SOURCE DOCUMENT:
______________________________

In June, we sadly put a halt on Brian Voss’s design work for converting the barge into a home, left Skylar in his grandparents’ care, and headed for the Netherlands to deal with a mountain of paperwork and to hunt for a house. Two things of tremendous significance happened while we were there. The first is that the dot-com bubble burst and its effects were immediate. Investors in the new testing business pulled out overnight and the whole enterprise collapsed. The second is that the driver’s window sill in the Audi A6 they had given me to drive was higher than the sill of my car back home, just high enough so that when I rested my elbow on the open window’s sill I was forcing my left long-head biceps tendon up into a knife-like bone spur on my clavicle I didn’t know existed, severing the tendon completely and grinding my rotator cuff into hamburger. By the time we flew home my left arm was in searing pain and paralyzed. I had surgery immediately but the damage was extensive and I lost use of the arm for nearly a year.

______________________________

PROBLEM REQUIREMENTS:
Answer these questions using the passage about the trip to the Netherlands:
(a) Who was left in his grandparents' care?
(b) What did investors in the new testing business do after the dot-com bubble burst?
(c) For how long did the writer lose use of the left arm?
The rows below come from a separate source and are unrelated to the passage.

(Stored items)

______________________________

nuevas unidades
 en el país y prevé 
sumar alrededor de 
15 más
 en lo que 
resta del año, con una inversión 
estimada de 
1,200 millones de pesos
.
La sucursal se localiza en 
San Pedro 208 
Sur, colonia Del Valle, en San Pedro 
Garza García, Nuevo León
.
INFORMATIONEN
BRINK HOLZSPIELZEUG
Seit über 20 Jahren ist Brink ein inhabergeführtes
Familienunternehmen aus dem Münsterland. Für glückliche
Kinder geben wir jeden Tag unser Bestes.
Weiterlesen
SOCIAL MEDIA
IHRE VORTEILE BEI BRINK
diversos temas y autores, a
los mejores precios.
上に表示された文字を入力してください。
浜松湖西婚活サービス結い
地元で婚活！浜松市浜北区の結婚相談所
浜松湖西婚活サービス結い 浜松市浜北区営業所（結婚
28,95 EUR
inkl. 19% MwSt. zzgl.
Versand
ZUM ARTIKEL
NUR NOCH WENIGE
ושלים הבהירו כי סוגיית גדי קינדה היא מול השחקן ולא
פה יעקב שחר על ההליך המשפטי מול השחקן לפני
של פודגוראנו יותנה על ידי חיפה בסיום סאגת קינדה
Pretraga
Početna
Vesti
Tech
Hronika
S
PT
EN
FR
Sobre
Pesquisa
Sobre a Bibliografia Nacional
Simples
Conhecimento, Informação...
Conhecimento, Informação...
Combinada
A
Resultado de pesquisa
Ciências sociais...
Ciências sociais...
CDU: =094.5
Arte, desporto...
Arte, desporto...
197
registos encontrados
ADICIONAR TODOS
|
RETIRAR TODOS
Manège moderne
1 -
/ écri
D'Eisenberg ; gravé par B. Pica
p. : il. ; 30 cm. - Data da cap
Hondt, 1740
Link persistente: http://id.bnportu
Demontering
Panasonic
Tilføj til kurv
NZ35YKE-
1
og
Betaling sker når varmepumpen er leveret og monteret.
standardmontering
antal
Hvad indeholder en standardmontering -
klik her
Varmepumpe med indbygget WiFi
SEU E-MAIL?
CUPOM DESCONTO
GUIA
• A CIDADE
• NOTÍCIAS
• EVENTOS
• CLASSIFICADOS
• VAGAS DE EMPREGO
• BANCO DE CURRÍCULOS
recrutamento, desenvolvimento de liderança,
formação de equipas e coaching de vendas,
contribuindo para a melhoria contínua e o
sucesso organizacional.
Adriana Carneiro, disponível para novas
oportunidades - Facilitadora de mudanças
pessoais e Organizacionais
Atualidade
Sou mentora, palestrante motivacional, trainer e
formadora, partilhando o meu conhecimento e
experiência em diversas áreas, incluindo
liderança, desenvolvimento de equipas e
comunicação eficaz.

______________________________

TASK SOLUTION:
(a) Skylar
(b) They pulled out overnight, and the whole enterprise collapsed.
(c) Nearly a year